死にたがりティーンエイジを忘れない


卒業証書をわたしに差し出しながら、鹿山先生は満足そうだった。


「おめでとう。やっとだな。よく頑張った。最後までここにいてくれて、ありがとう。これからは自由にやるといい」

「はい。いろいろ、ご迷惑をおかけしました」

「迷惑というよりは、心配が多かったがな。そうだ、ミネソタのホームステイの件だが、あの悪友から伝言がある」

「イチロー先生からですか?」

「夏休みにバイトをしないか、と。ホームステイの引率を手伝ってほしいんだと」

「そんなことができるほど、わたし、英語できませんけど」

「そうか? まあ、考えておいてやってくれ」

「はい」


大学に合格したこと、まだケリーたちに知らせていない。

手紙を書かなきゃ。

竜也にはすぐメールを送った。

間髪入れずに返信が来たのは、竜也も合格発表の日を知っていて、ケータイを持って待機していたんだろう。

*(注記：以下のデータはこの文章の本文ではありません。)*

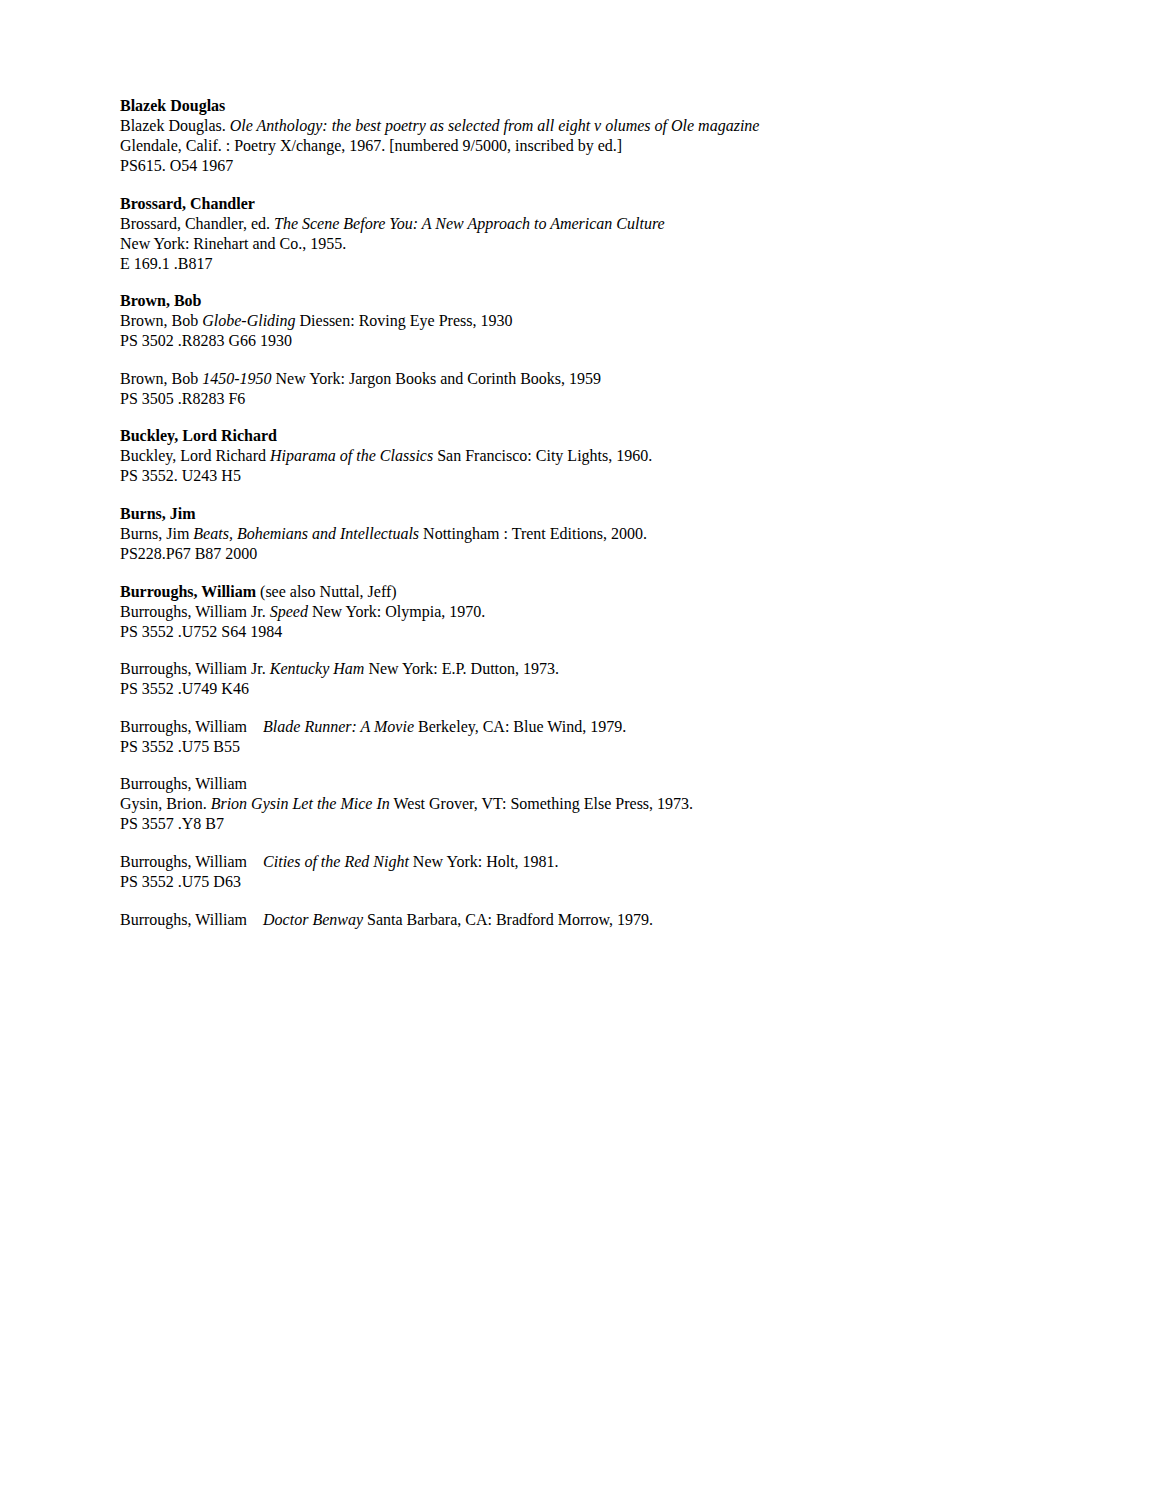Blazek Douglas
Blazek Douglas. Ole Anthology: the best poetry as selected from all eight v olumes of Ole magazine Glendale, Calif. : Poetry X/change, 1967. [numbered 9/5000, inscribed by ed.]
PS615. O54 1967
Brossard, Chandler
Brossard, Chandler, ed. The Scene Before You: A New Approach to American Culture
New York: Rinehart and Co., 1955.
E 169.1 .B817
Brown, Bob
Brown, Bob Globe-Gliding Diessen: Roving Eye Press, 1930
PS 3502 .R8283 G66 1930
Brown, Bob 1450-1950 New York: Jargon Books and Corinth Books, 1959
PS 3505 .R8283 F6
Buckley, Lord Richard
Buckley, Lord Richard Hiparama of the Classics San Francisco: City Lights, 1960.
PS 3552. U243 H5
Burns, Jim
Burns, Jim Beats, Bohemians and Intellectuals Nottingham : Trent Editions, 2000.
PS228.P67 B87 2000
Burroughs, William (see also Nuttal, Jeff)
Burroughs, William Jr. Speed New York: Olympia, 1970.
PS 3552 .U752 S64 1984
Burroughs, William Jr. Kentucky Ham New York: E.P. Dutton, 1973.
PS 3552 .U749 K46
Burroughs, William Blade Runner: A Movie Berkeley, CA: Blue Wind, 1979.
PS 3552 .U75 B55
Burroughs, William
Gysin, Brion. Brion Gysin Let the Mice In West Grover, VT: Something Else Press, 1973.
PS 3557 .Y8 B7
Burroughs, William Cities of the Red Night New York: Holt, 1981.
PS 3552 .U75 D63
Burroughs, William Doctor Benway Santa Barbara, CA: Bradford Morrow, 1979.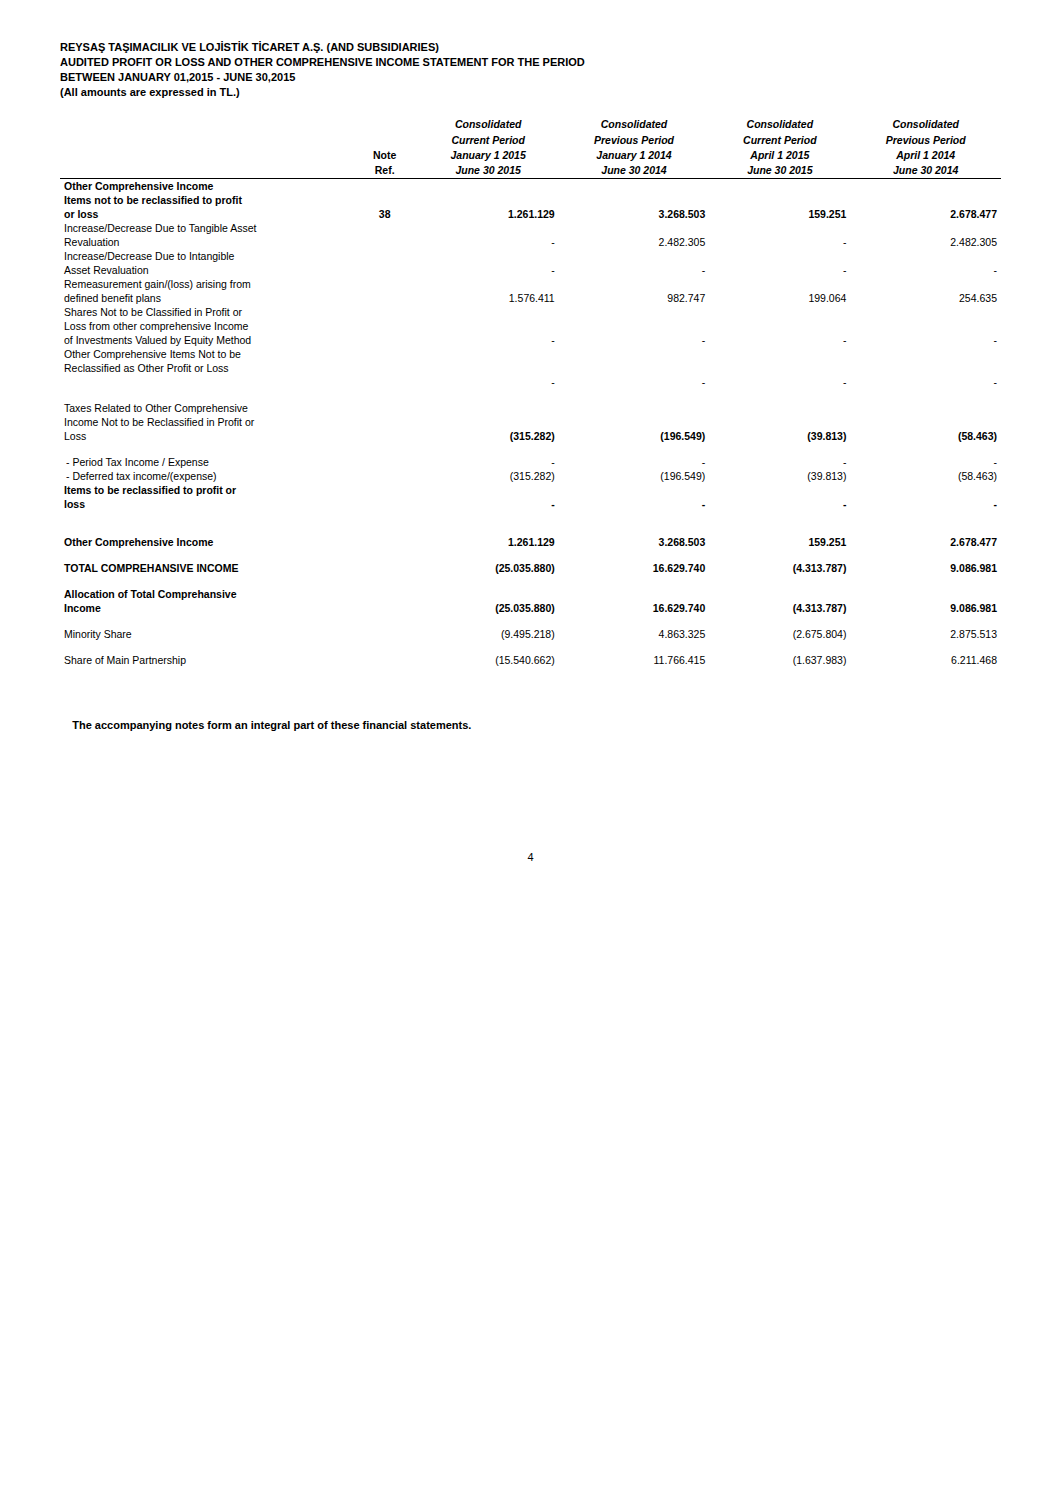REYSAŞ TAŞIMACILIK VE LOJİSTİK TİCARET A.Ş. (AND SUBSIDIARIES)
AUDITED PROFIT OR LOSS AND OTHER COMPREHENSIVE INCOME STATEMENT FOR THE PERIOD
BETWEEN JANUARY 01,2015 - JUNE 30,2015
(All amounts are expressed in TL.)
| | | Consolidated | Consolidated | Consolidated | Consolidated |
| | | Current Period | Previous Period | Current Period | Previous Period |
| | Note | January 1 2015 | January 1 2014 | April 1 2015 | April 1 2014 |
| | Ref. | June 30 2015 | June 30 2014 | June 30 2015 | June 30 2014 |
| Other Comprehensive Income | | | | | |
| Items not to be reclassified to profit | | | | | |
| or loss | 38 | 1.261.129 | 3.268.503 | 159.251 | 2.678.477 |
| Increase/Decrease Due to Tangible Asset | | | | | |
| Revaluation | | - | 2.482.305 | - | 2.482.305 |
| Increase/Decrease Due to Intangible | | | | | |
| Asset Revaluation | | - | - | - | - |
| Remeasurement gain/(loss) arising from | | | | | |
| defined benefit plans | | 1.576.411 | 982.747 | 199.064 | 254.635 |
| Shares Not to be Classified in Profit or | | | | | |
| Loss from other comprehensive Income | | | | | |
| of Investments Valued by Equity Method | | - | - | - | - |
| Other Comprehensive Items Not to be | | | | | |
| Reclassified as Other Profit or Loss | | | | | |
| | | - | - | - | - |
| Taxes Related to Other Comprehensive | | | | | |
| Income Not to be Reclassified in Profit or | | | | | |
| Loss | | (315.282) | (196.549) | (39.813) | (58.463) |
| - Period Tax Income / Expense | | - | - | - | - |
| - Deferred tax income/(expense) | | (315.282) | (196.549) | (39.813) | (58.463) |
| Items to be reclassified to profit or | | | | | |
| loss | | - | - | - | - |
| Other Comprehensive Income | | 1.261.129 | 3.268.503 | 159.251 | 2.678.477 |
| TOTAL COMPREHANSIVE INCOME | | (25.035.880) | 16.629.740 | (4.313.787) | 9.086.981 |
| Allocation of Total Comprehansive | | | | | |
| Income | | (25.035.880) | 16.629.740 | (4.313.787) | 9.086.981 |
| Minority Share | | (9.495.218) | 4.863.325 | (2.675.804) | 2.875.513 |
| Share of Main Partnership | | (15.540.662) | 11.766.415 | (1.637.983) | 6.211.468 |
The accompanying notes form an integral part of these financial statements.
4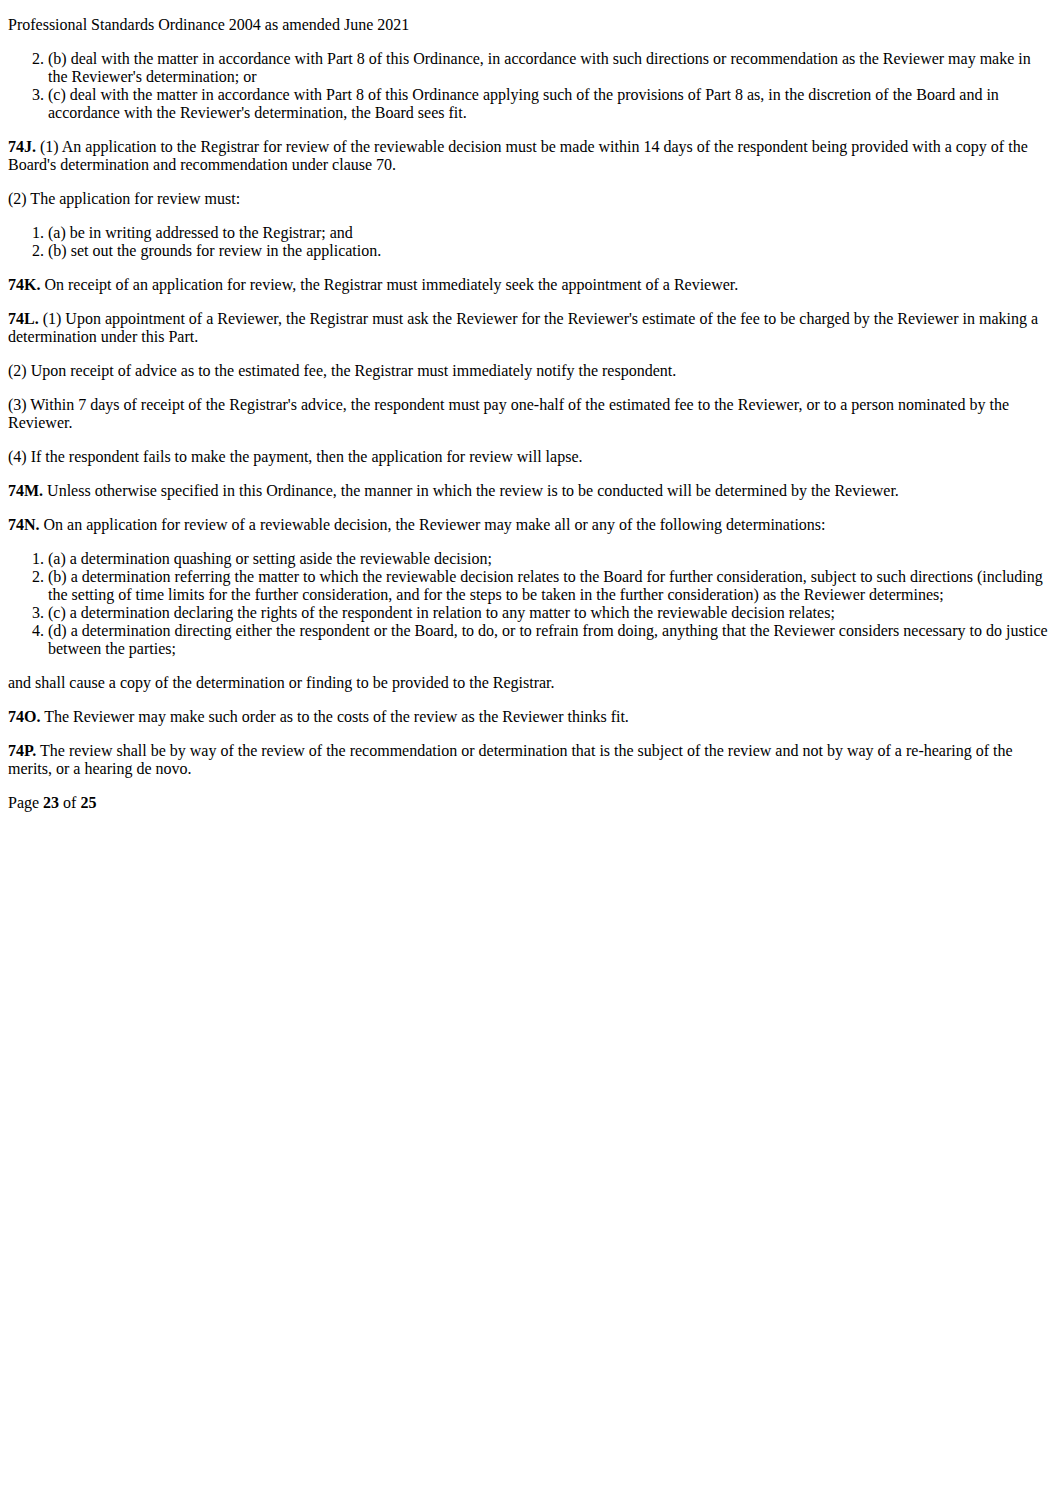Professional Standards Ordinance 2004 as amended June 2021
(b) deal with the matter in accordance with Part 8 of this Ordinance, in accordance with such directions or recommendation as the Reviewer may make in the Reviewer's determination; or
(c) deal with the matter in accordance with Part 8 of this Ordinance applying such of the provisions of Part 8 as, in the discretion of the Board and in accordance with the Reviewer's determination, the Board sees fit.
74J. (1) An application to the Registrar for review of the reviewable decision must be made within 14 days of the respondent being provided with a copy of the Board's determination and recommendation under clause 70.
(2) The application for review must:
(a) be in writing addressed to the Registrar; and
(b) set out the grounds for review in the application.
74K. On receipt of an application for review, the Registrar must immediately seek the appointment of a Reviewer.
74L. (1) Upon appointment of a Reviewer, the Registrar must ask the Reviewer for the Reviewer's estimate of the fee to be charged by the Reviewer in making a determination under this Part.
(2) Upon receipt of advice as to the estimated fee, the Registrar must immediately notify the respondent.
(3) Within 7 days of receipt of the Registrar's advice, the respondent must pay one-half of the estimated fee to the Reviewer, or to a person nominated by the Reviewer.
(4) If the respondent fails to make the payment, then the application for review will lapse.
74M. Unless otherwise specified in this Ordinance, the manner in which the review is to be conducted will be determined by the Reviewer.
74N. On an application for review of a reviewable decision, the Reviewer may make all or any of the following determinations:
(a) a determination quashing or setting aside the reviewable decision;
(b) a determination referring the matter to which the reviewable decision relates to the Board for further consideration, subject to such directions (including the setting of time limits for the further consideration, and for the steps to be taken in the further consideration) as the Reviewer determines;
(c) a determination declaring the rights of the respondent in relation to any matter to which the reviewable decision relates;
(d) a determination directing either the respondent or the Board, to do, or to refrain from doing, anything that the Reviewer considers necessary to do justice between the parties;
and shall cause a copy of the determination or finding to be provided to the Registrar.
74O. The Reviewer may make such order as to the costs of the review as the Reviewer thinks fit.
74P. The review shall be by way of the review of the recommendation or determination that is the subject of the review and not by way of a re-hearing of the merits, or a hearing de novo.
Page 23 of 25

それからもう一つ、と鹿島先生はわたしに封筒を差し出した。


「文芸部の上田から預かった。自分で渡せばいいだろうと言ったんだが、無理なんだそうだ」


手ざわりから、封筒の中に写真が入っているのがわかった。


鹿島先生に深く頭を下げて、わたしは職員室を出た。

きっともう二度とこの学校に来ることもない。